El procés y los consensos europeos sobre las garantías en democracia
Los lamentables hechos que hemos vivido en España en torno a la “cuestión catalana”, procés o como se la quiera llamar, nos han dado no pocos motivos en la última década para deprimirnos ante la incapacidad de todos los actores para, en mayor o menor medida, articular alternativas viables de resolución de problemas políticos en democracia de un modo mínimamente civilizado. Cada cual puede repartir aquí las culpas como prefiera, según sus afinidades y obsesiones, pero conviene no perder de vista que, como suele considerarse que el tío Ben dijo a Peter Parker a modo de enseñanza vital que conformaría para siempre la personalidad de Spiderman, “todo gran poder conlleva una gran responsabilidad”.
Más allá de percepciones subjetivas sobre quién tendría aquí esa gran responsabilidad, sobre lo que sin duda podríamos discutir mucho, hay en cambio otras cuestiones respecto de las que, a estas alturas, cabe ya poco debate. Y es que hasta de lo malo se extraen enseñanzas aprovechables. En nuestro caso, la primera y más importante es que la reacción de las instituciones y autoridades españolas ante los “hechos de octubre de 2017” se ha producido al margen de los parámetros y reglas básicas de respeto a los derechos y garantías propios de las democracias occidentales.
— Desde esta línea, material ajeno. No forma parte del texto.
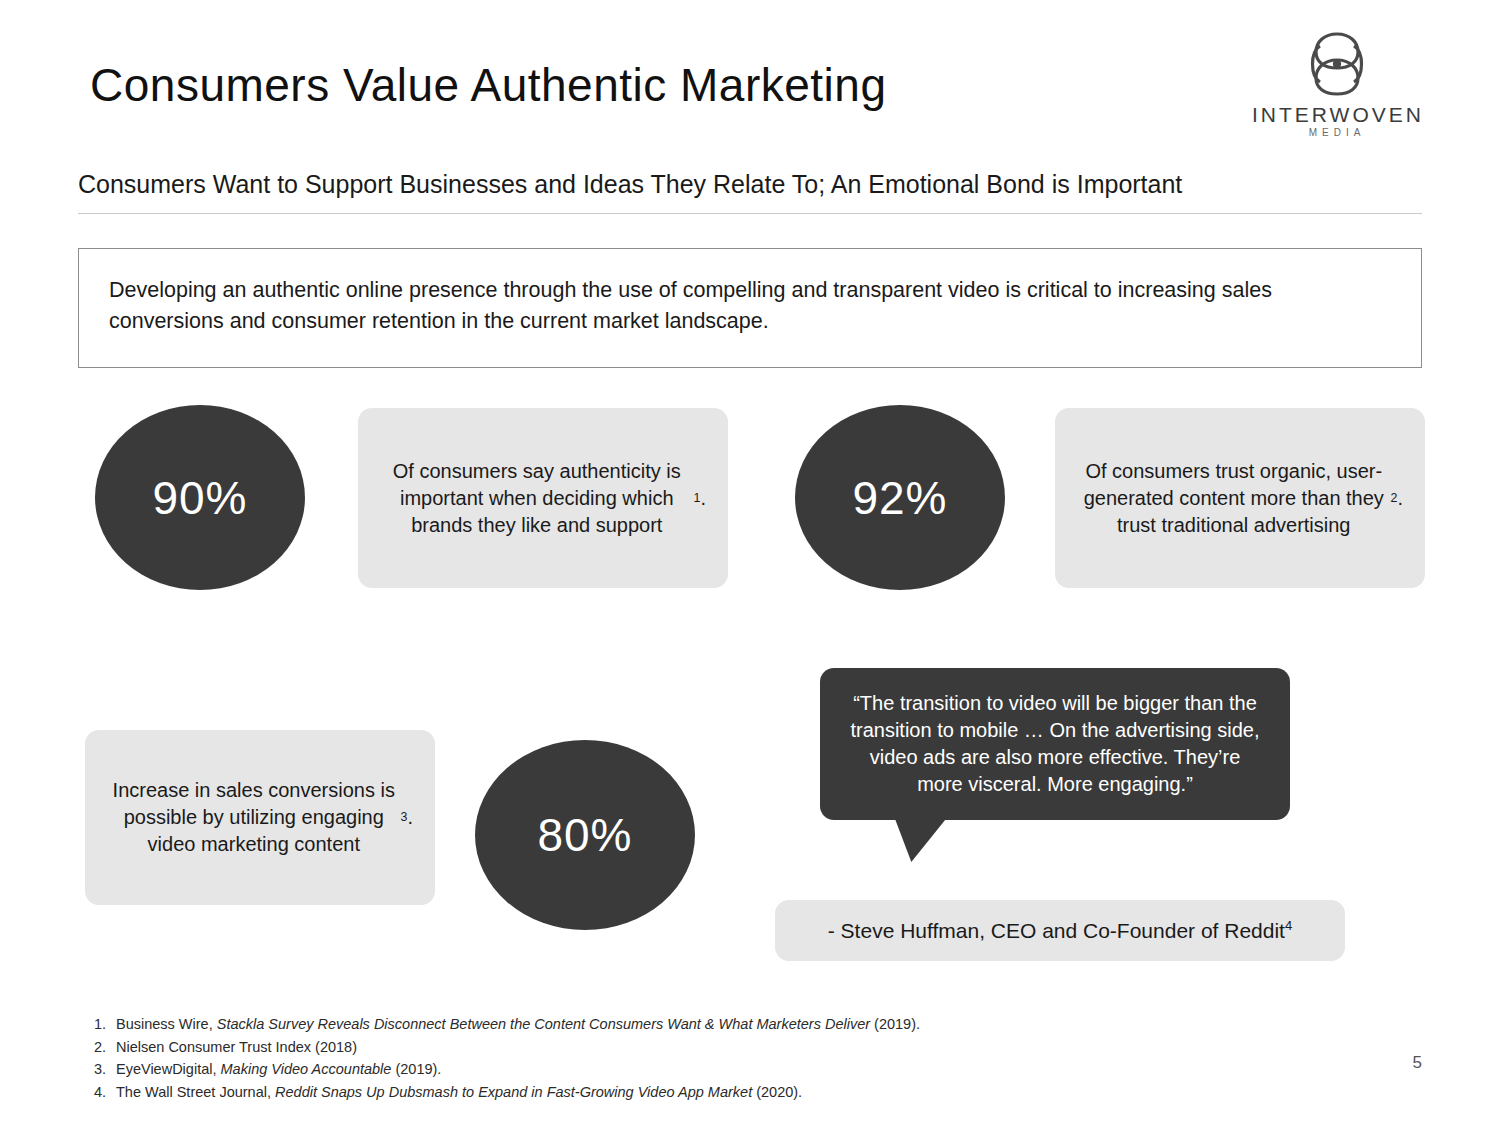Consumers Value Authentic Marketing
INTERWOVENMEDIA
Consumers Want to Support Businesses and Ideas They Relate To; An Emotional Bond is Important
Developing an authentic online presence through the use of compelling and transparent video is critical to increasing sales conversions and consumer retention in the current market landscape.
90%
Of consumers say authenticity is important when deciding which brands they like and support1.
92%
Of consumers trust organic, user-generated content more than they trust traditional advertising2.
Increase in sales conversions is possible by utilizing engaging video marketing content3.
80%
“The transition to video will be bigger than the transition to mobile … On the advertising side, video ads are also more effective. They’re more visceral. More engaging.”
- Steve Huffman, CEO and Co-Founder of Reddit4
Business Wire, Stackla Survey Reveals Disconnect Between the Content Consumers Want & What Marketers Deliver (2019).
Nielsen Consumer Trust Index (2018)
EyeViewDigital, Making Video Accountable (2019).
The Wall Street Journal, Reddit Snaps Up Dubsmash to Expand in Fast-Growing Video App Market (2020).
5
Y es que, por mucho que al Jefe del Estado y a los tribunales españoles les parezca otra cosa, y no pierdan ocasión de demostrarlo, tenemos ya más que sobradas evidencias de que la manera en que nuestras instituciones y autoridades reaccionaron frente a la pretensión de los independentistas catalanes de conducir una consulta de autodeterminación totalmente al margen de la legalidad española -que había dejado claro reiteradamente en todo momento que una actividad así en ningún caso puede tener cabida en nuestro sistema constitucional- no ha sido considerada como apropiada, ni siquiera como aceptable, en cuanto ha tenido que ser juzgada en el resto de Europa. A estas alturas esta afirmación no debiera resultar en modo alguno controvertida. Pero, por si acaso aún hay quien viva instalado en el planeta alternativo que nos dibujan los tertulianos, repasemos mínimamente, ayudados del VAR, las jugadas más importantes.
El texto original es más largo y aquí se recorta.